• YOUR GOAL:
The response should contain only those lines of the entries below that include the string "prazo".

• DATASET RECORDS:
----------
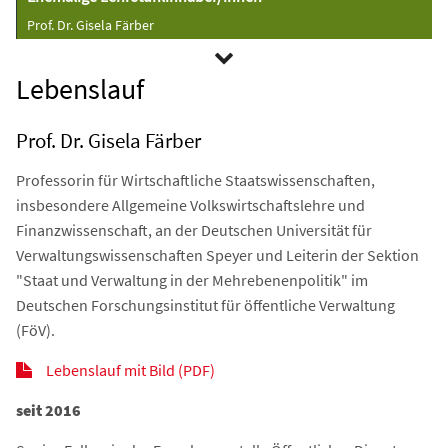
Prof. Dr. Gisela Färber
Lebenslauf
Prof. Dr. Gisela Färber
Professorin für Wirtschaftliche Staatswissenschaften,
insbesondere Allgemeine Volkswirtschaftslehre und
Finanzwissenschaft, an der Deutschen Universität für
Verwaltungswissenschaften Speyer und Leiterin der Sektion
"Staat und Verwaltung in der Mehrebenenpolitik" im
Deutschen Forschungsinstitut für öffentliche Verwaltung
(FöV).
Lebenslauf mit Bild (PDF)
seit 2016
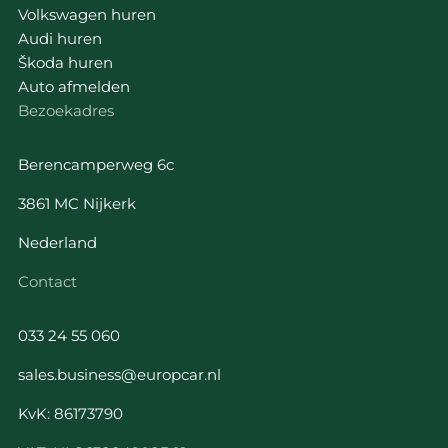
Volkswagen huren
Audi huren
Škoda huren
Auto afmelden
Bezoekadres
Berencamperweg 6c
3861 MC Nijkerk
Nederland
Contact
033 24 55 060
sales.business@europcar.nl
KvK: 86173790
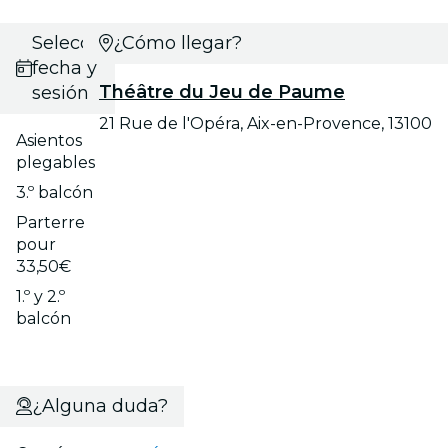
Selecciona
¿Cómo llegar?
fecha y
Théâtre du Jeu de Paume
sesión
21 Rue de l'Opéra, Aix-en-Provence, 13100
Asientos
plegables
3.º balcón
Parterre
pour
33,50€
1.º y 2.º
balcón
¿Alguna duda?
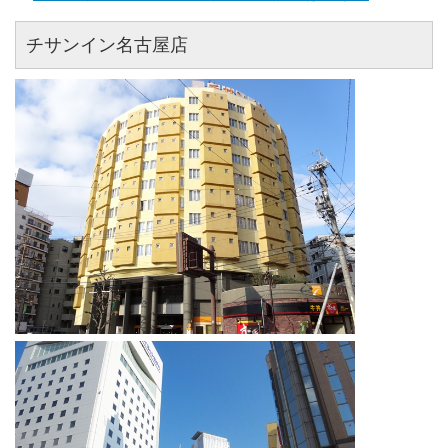
チサンイン名古屋店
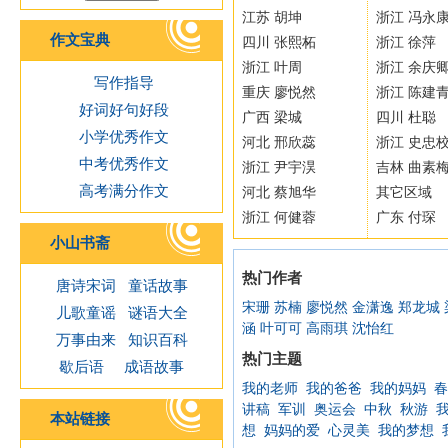
江苏 胡坤
浙江 冯永
作文宝典
四川 张熙柘
浙江 徐萍
浙江 叶周
浙江 余庆
写作指导
重庆 廖悦然
浙江 陈建
好词好句好段
广西 梁城
四川 杜聪
小学优秀作文
河北 邢欣蕊
浙江 史忠
中考优秀作文
浙江 尹宇淏
吉林 曲素
高考满分作文
河北 蔡旭华
其它区域
浙江 何健蓉
广东 付琛
小山书斋
热门作者
唐诗宋词
童话故事
宋珊
苏楠
廖悦然
金潇逸
郑龙城
儿歌童谣
谜语大全
涵
叶可可
高雨琪
沈怡红
万事由来
知识百科
热门主题
歇后语
成语故事
我的老师
我的爸爸
我的妈妈
春
讲稿
军训
奥运会
中秋
秋游
本站链接
想
妈妈的爱
心灵美
我的梦想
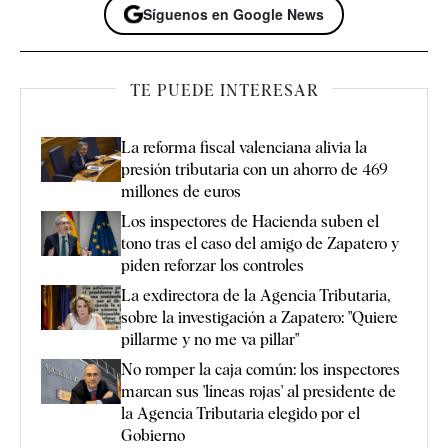
Síguenos en Google News
TE PUEDE INTERESAR
La reforma fiscal valenciana alivia la
presión tributaria con un ahorro de 469
millones de euros
Los inspectores de Hacienda suben el
tono tras el caso del amigo de Zapatero y
piden reforzar los controles
La exdirectora de la Agencia Tributaria,
sobre la investigación a Zapatero: "Quiere
pillarme y no me va pillar"
No romper la caja común: los inspectores
marcan sus 'líneas rojas' al presidente de
la Agencia Tributaria elegido por el
Gobierno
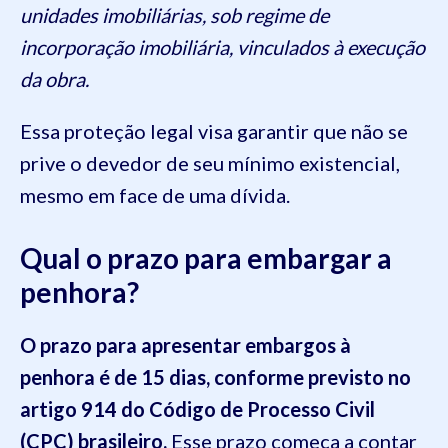
unidades imobiliárias, sob regime de
incorporação imobiliária, vinculados à execução
da obra.
Essa proteção legal visa garantir que não se
prive o devedor de seu mínimo existencial,
mesmo em face de uma dívida.
Qual o prazo para embargar a
penhora?
O prazo para apresentar embargos à
penhora é de 15 dias, conforme previsto no
artigo 914 do Código de Processo Civil
(CPC) brasileiro.
Esse prazo começa a contar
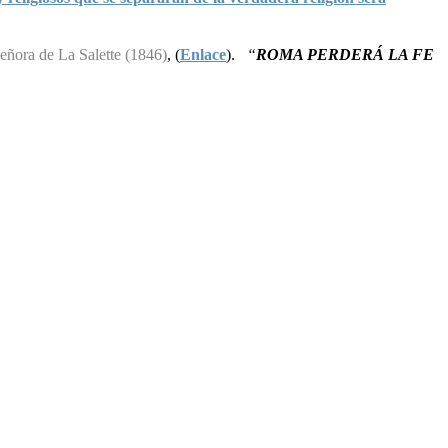
eñora de La Salette (1846)
, (
Enlace
).
“
ROMA PERDERÁ LA FE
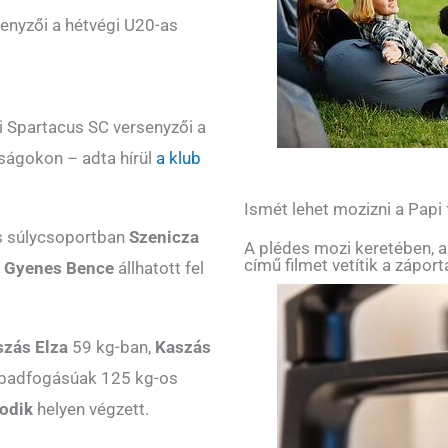
senyzői a hétvégi U20-as
 Spartacus SC versenyzői a
ságokon – adta hírül
a klub
Ismét lehet mozizni a Papi
os súlycsoportban
Szenicza
A plédes mozi keretében, a
című filmet vetítik a zápor
g
Gyenes Bence
állhatott fel
szás Elza
59 kg-ban,
Kaszás
abadfogásúak 125 kg-os
odik
helyen végzett.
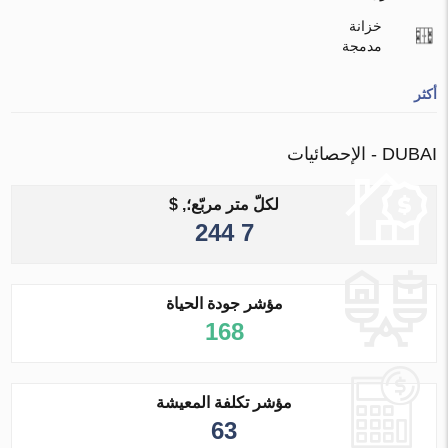
خزانة
مدمجة
أكثر
DUBAI - الإحصائيات
لكلّ متر مربّع؛, $
7 244
مؤشر جودة الحياة
168
مؤشر تكلفة المعيشة
63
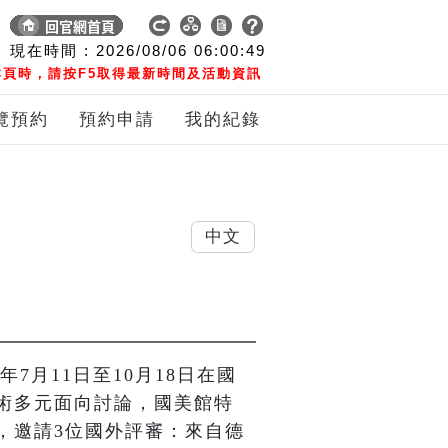
現在時間 :
2026/08/06
06:00:49
頁時，請按F5取得最新時間及活動資訊
覽預約
預約申請
我的紀錄
中文
年7月11日至10月18日在國
術多元面向討論，國美館特
，邀請3位國外評審：來自德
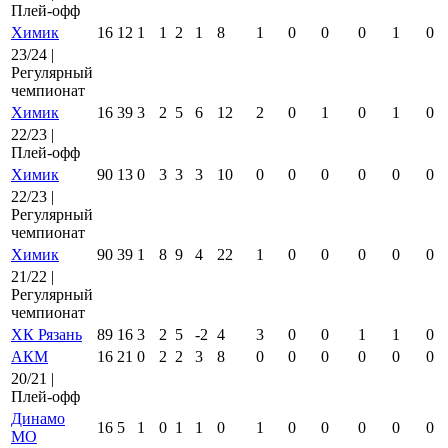
Плей-офф
Химик
16
12
1
1
2
1
8
1
0
0
0
1
0
23/24 |
Регулярный
чемпионат
Химик
16
39
3
2
5
6
12
2
0
1
0
1
0
22/23 |
Плей-офф
Химик
90
13
0
3
3
3
10
0
0
0
0
0
0
22/23 |
Регулярный
чемпионат
Химик
90
39
1
8
9
4
22
1
0
0
0
0
0
21/22 |
Регулярный
чемпионат
ХК Рязань
89
16
3
2
5
-2
4
3
0
0
1
1
0
АКМ
16
21
0
2
2
3
8
0
0
0
0
0
0
20/21 |
Плей-офф
Динамо
16
5
1
0
1
1
0
1
0
0
0
0
0
МО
----------
• EXPECTED ANSWER:
Qual o prazo para embargar a
O prazo para apresentar embargos à
Esse prazo começa a contar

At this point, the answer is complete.